(Task input begins)

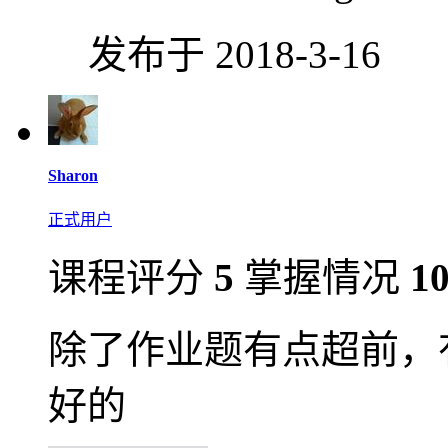
发布于 2018-3-16
Sharon
正式用户
课程评分
5
掌握情况
1
除了作业题有点超前，
好的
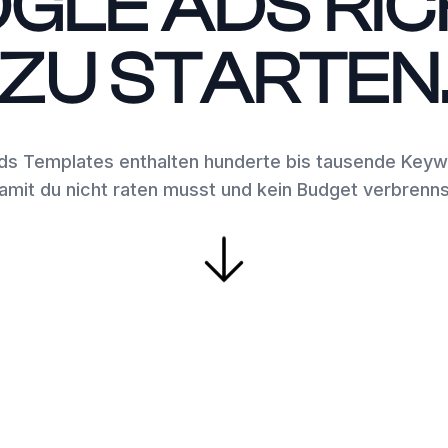
GLE ADS RIC
ZU STARTEN
ds Templates enthalten hunderte bis tausende Keyw
amit du nicht raten musst und kein Budget verbrenns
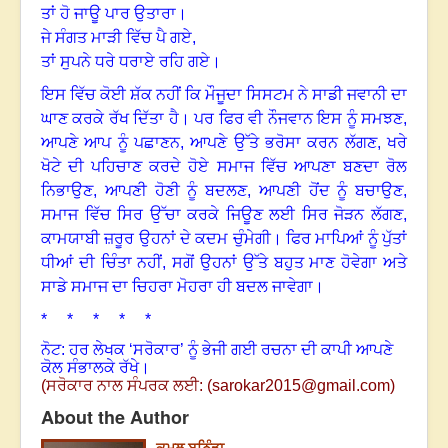
ਤਾਂ ਹੋ ਜਾਊ ਪਾਰ ਉਤਾਰਾ।
ਜੇ ਸੰਗਤ ਮਾੜੀ ਵਿੱਚ ਪੈ ਗਏ,
ਤਾਂ ਸੁਪਨੇ ਧਰੇ ਧਰਾਏ ਰਹਿ ਗਏ
।
ਇਸ ਵਿੱਚ ਕੋਈ ਸ਼ੱਕ ਨਹੀਂ ਕਿ ਮੌਜੂਦਾ ਸਿਸਟਮ ਨੇ ਸਾਡੀ ਜਵਾਨੀ ਦਾ
ਘਾਣ ਕਰਕੇ ਰੱਖ ਦਿੱਤਾ ਹੈ
।
ਪਰ ਫਿਰ ਵੀ ਨੌਜਵਾਨ ਇਸ ਨੂੰ ਸਮਝਣ
,
ਆਪਣੇ ਆਪ ਨੂੰ ਪਛਾਣਨ
,
ਆਪਣੇ ਉੱਤੇ ਭਰੋਸਾ ਕਰਨ ਲੱਗਣ
,
ਖਰੇ
ਖੋਟੇ ਦੀ ਪਹਿਚਾਣ ਕਰਦੇ ਹੋਏ ਸਮਾਜ ਵਿੱਚ ਆਪਣਾ ਬਣਦਾ ਰੋਲ
ਨਿਭਾਉਣ
,
ਆਪਣੀ ਹੋਣੀ ਨੂੰ ਬਦਲਣ
,
ਆਪਣੀ ਹੋਂਦ ਨੂੰ ਬਚਾਉਣ
,
ਸਮਾਜ ਵਿੱਚ ਸਿਰ ਉੱਚਾ ਕਰਕੇ ਜਿਊਣ ਲਈ ਸਿਰ ਜੋੜਨ ਲੱਗਣ
,
ਕਾਮਯਾਬੀ ਜ਼ਰੂਰ ਉਹਨਾਂ ਦੇ ਕਦਮ ਚੁੰਮੇਗੀ। ਫਿਰ ਮਾਪਿਆਂ ਨੂੰ ਪੁੱਤਾਂ
ਧੀਆਂ ਦੀ ਚਿੰਤਾ ਨਹੀਂ
,
ਸਗੋਂ ਉਹਨਾਂ ਉੱਤੇ ਬਹੁਤ ਮਾਣ ਹੋਵੇਗਾ ਅਤੇ
ਸਾਡੇ ਸਮਾਜ ਦਾ ਚਿਹਰਾ ਮੋਹਰਾ ਹੀ ਬਦਲ ਜਾਵੇਗਾ
।
* * * * *
ਨੋਟ: ਹਰ ਲੇਖਕ ‘ਸਰੋਕਾਰ’ ਨੂੰ ਭੇਜੀ ਗਈ ਰਚਨਾ ਦੀ ਕਾਪੀ ਆਪਣੇ
ਕੋਲ ਸੰਭਾਲਕੇ ਰੱਖੇ।
(
ਸਰੋਕਾਰ ਨਾਲ ਸੰਪਰਕ ਲਈ: (
sarokar2015@gmail.com
)
About the Author
ਕਮਲ ਬਠਿੰਡਾ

(Task input ends)

Aim of the exercise: Please keep every line of the data the same when you reproduce it, and keep every picture out.

Answer for this exercise:
发布于 2018-3-16
Sharon
正式用户
课程评分
5
掌握情况
1
除了作业题有点超前，
好的
GLE ADS RIC
ZU STARTEN
ds Templates enthalten hunderte bis tausende Keyw
amit du nicht raten musst und kein Budget verbrenns
ਤਾਂ ਹੋ ਜਾਊ ਪਾਰ ਉਤਾਰਾ।
ਜੇ ਸੰਗਤ ਮਾੜੀ ਵਿੱਚ ਪੈ ਗਏ,
ਤਾਂ ਸੁਪਨੇ ਧਰੇ ਧਰਾਏ ਰਹਿ ਗਏ
।
ਇਸ ਵਿੱਚ ਕੋਈ ਸ਼ੱਕ ਨਹੀਂ ਕਿ ਮੌਜੂਦਾ ਸਿਸਟਮ ਨੇ ਸਾਡੀ ਜਵਾਨੀ ਦਾ
ਘਾਣ ਕਰਕੇ ਰੱਖ ਦਿੱਤਾ ਹੈ
।
ਪਰ ਫਿਰ ਵੀ ਨੌਜਵਾਨ ਇਸ ਨੂੰ ਸਮਝਣ
,
ਆਪਣੇ ਆਪ ਨੂੰ ਪਛਾਣਨ
,
ਆਪਣੇ ਉੱਤੇ ਭਰੋਸਾ ਕਰਨ ਲੱਗਣ
,
ਖਰੇ
ਖੋਟੇ ਦੀ ਪਹਿਚਾਣ ਕਰਦੇ ਹੋਏ ਸਮਾਜ ਵਿੱਚ ਆਪਣਾ ਬਣਦਾ ਰੋਲ
ਨਿਭਾਉਣ
,
ਆਪਣੀ ਹੋਣੀ ਨੂੰ ਬਦਲਣ
,
ਆਪਣੀ ਹੋਂਦ ਨੂੰ ਬਚਾਉਣ
,
ਸਮਾਜ ਵਿੱਚ ਸਿਰ ਉੱਚਾ ਕਰਕੇ ਜਿਊਣ ਲਈ ਸਿਰ ਜੋੜਨ ਲੱਗਣ
,
ਕਾਮਯਾਬੀ ਜ਼ਰੂਰ ਉਹਨਾਂ ਦੇ ਕਦਮ ਚੁੰਮੇਗੀ। ਫਿਰ ਮਾਪਿਆਂ ਨੂੰ ਪੁੱਤਾਂ
ਧੀਆਂ ਦੀ ਚਿੰਤਾ ਨਹੀਂ
,
ਸਗੋਂ ਉਹਨਾਂ ਉੱਤੇ ਬਹੁਤ ਮਾਣ ਹੋਵੇਗਾ ਅਤੇ
ਸਾਡੇ ਸਮਾਜ ਦਾ ਚਿਹਰਾ ਮੋਹਰਾ ਹੀ ਬਦਲ ਜਾਵੇਗਾ
।
* * * * *
ਨੋਟ: ਹਰ ਲੇਖਕ ‘ਸਰੋਕਾਰ’ ਨੂੰ ਭੇਜੀ ਗਈ ਰਚਨਾ ਦੀ ਕਾਪੀ ਆਪਣੇ
ਕੋਲ ਸੰਭਾਲਕੇ ਰੱਖੇ।
(
ਸਰੋਕਾਰ ਨਾਲ ਸੰਪਰਕ ਲਈ: (
sarokar2015@gmail.com
)
About the Author
ਕਮਲ ਬਠਿੰਡਾ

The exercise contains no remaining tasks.